Juxtaposition

Juxtaposition

I like juxtapositions. They make you pause and think, jolt you out of the mundane.

One of the reasons I love travelling is that it constantly throws up bizarre contrasts. Like washing with Jo Malone shower gel and cold water from a bucket in the middle of the jungle. Or saying to the children, "If the boat starts sinking, grab one of the chairs to help you float", and meaning it, when you've just spent months lugging car seats tens of thousands of miles.

You move from five star luxury (OK we only did that once) to tarantulas in the bedroom and no running water in the space of a week. Or emerge, filthy, dusty and flyblown from weeks in the virtually uninhabited desert, shops a rarity, traffic lights non-existent, to wander dazed round one of the richest cities in the world, people hurrying like ants, sun glinting off sparkly buildings.

Some places are so rammed full of contrasts they're a sensory overload waiting to happen.
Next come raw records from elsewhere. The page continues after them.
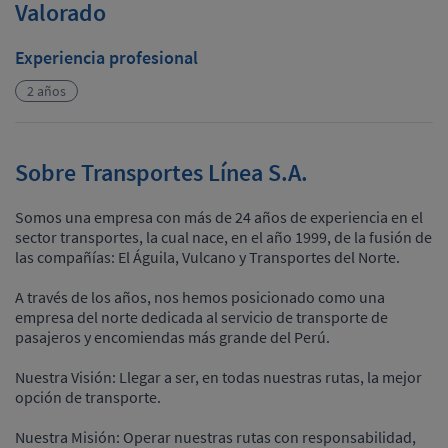
Valorado
Experiencia profesional
2 años
Sobre Transportes Línea S.A.
Somos una empresa con más de 24 años de experiencia en el
sector transportes, la cual nace, en el año 1999, de la fusión de
las compañías: El Águila, Vulcano y Transportes del Norte.
A través de los años, nos hemos posicionado como una
empresa del norte dedicada al servicio de transporte de
pasajeros y encomiendas más grande del Perú.
Nuestra Visión: Llegar a ser, en todas nuestras rutas, la mejor
opción de transporte.
Nuestra Misión: Operar nuestras rutas con responsabilidad,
Singapore with its beautiful, shiny, modern museums, and its Sunday pet bird showing off session, largely unchanged since the Island was more trees than concrete. Bangkok is perhaps the pinnacle of juxtapositions, with it's jaw-dropping temples to shopping sitting on top of the smoky, prayer filled temples where ancient rituals are performed in a continuous conversation with the past.

There's nothing like lying in the dark on a sweaty mattress, in a bamboo hut in the jungle, watching The Good Life on a tiny iPhone screen, turning the volume up to hear Tom and Barbara over the cacophony of the jungle at night, to make you laugh at the ridiculousness of life.

Victoria Wallop is a confirmed Londoner, with a love of travelling to far-flung places. She writes, tweets and solders silver for a living. She's useful in a pub quiz and adept at pulling leeches off small people.